University of Michigan Professor Awarded the 2019 Martha Cheung Award

Dr. Yasmin Moll,  Assistant Professor of Anthropology at the University of Michigan, is the winner of the 2019 Martha Cheung Award for Best English Article in Translation Studies by an Early Career Scholar for her article entitled ‘Subtitling Islam: Translation, Mediation, Critique’, published in Public Culture 29/2 (2017).

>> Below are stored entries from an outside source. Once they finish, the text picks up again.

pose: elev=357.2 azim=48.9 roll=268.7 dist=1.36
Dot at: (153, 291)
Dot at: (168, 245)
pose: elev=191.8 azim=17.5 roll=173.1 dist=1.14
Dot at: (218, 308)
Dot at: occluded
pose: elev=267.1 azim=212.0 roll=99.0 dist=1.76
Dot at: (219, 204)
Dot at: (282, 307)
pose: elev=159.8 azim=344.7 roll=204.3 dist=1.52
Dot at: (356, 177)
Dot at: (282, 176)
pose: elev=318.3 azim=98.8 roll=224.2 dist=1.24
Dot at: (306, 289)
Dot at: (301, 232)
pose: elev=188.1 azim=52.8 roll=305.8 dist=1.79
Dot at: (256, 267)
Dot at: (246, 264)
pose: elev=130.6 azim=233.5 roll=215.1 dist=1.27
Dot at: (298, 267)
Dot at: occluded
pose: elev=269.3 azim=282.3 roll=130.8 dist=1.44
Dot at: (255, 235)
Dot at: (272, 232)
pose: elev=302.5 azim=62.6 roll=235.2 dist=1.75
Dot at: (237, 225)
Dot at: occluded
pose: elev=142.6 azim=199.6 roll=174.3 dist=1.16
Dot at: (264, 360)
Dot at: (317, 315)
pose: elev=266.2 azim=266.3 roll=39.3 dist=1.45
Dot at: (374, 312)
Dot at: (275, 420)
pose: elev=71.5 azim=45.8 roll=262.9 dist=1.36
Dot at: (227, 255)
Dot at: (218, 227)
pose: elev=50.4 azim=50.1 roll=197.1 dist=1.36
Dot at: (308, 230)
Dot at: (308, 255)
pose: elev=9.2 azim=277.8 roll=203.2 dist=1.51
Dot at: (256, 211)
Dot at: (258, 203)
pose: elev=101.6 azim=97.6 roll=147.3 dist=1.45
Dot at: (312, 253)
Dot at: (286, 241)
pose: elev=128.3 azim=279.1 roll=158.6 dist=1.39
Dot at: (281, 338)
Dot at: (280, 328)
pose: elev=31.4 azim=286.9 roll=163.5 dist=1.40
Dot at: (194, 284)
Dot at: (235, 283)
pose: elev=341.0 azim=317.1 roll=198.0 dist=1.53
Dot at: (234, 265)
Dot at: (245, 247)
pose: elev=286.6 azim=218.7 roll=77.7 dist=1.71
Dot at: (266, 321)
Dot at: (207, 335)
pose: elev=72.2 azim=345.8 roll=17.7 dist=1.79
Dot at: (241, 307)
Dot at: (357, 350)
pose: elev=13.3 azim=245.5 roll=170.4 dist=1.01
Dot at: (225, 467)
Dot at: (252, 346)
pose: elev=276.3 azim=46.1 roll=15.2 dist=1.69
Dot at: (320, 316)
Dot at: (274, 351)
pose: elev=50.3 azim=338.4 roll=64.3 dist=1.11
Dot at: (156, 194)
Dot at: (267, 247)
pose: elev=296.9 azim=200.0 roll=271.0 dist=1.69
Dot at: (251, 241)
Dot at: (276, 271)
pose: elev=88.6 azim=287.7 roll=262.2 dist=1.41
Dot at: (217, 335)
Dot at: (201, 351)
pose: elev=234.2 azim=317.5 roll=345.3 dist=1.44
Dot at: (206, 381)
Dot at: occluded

Dr. Moll’s study examines subtitling practices at Iqraa, a satellite television channel designed to promote Islamic da’wa (‘outreach’ or ‘preaching’) within both Muslim-majority and Muslim-minority societies. It argues that the subtitlers see their task as twofold: to act as ‘cultural mediators’ responsible for countering perceived Western stereotypes about Muslims on the one hand, and, on the other, to transmit as ‘preachers by proxy’ correct and relevant religious knowledge to viewers when, at times, the Arab preachers they subtitle fail to do so. These translators feel authorized to contest through subtitles both external representations of Islam and internal interpretations of divine intent. Their acts of translation, and their internal debate at Iqraa, exceed the familiar Euro-American antimony of fidelity and betrayal. The article is based on extensive fieldwork and draws on and contributes to scholarship in media studies, translation studies and cultural anthropology. It demonstrates a fine-grained attention both to the actual and contingent ways in which subtitles are created and to the different motivations behind their creation, showing how translation on Islamic television is entwined in multiple stakes at multiple scales, whether those are aspirations for professional excellence, desires for a more just geopolitical order, or longing for divine salvation.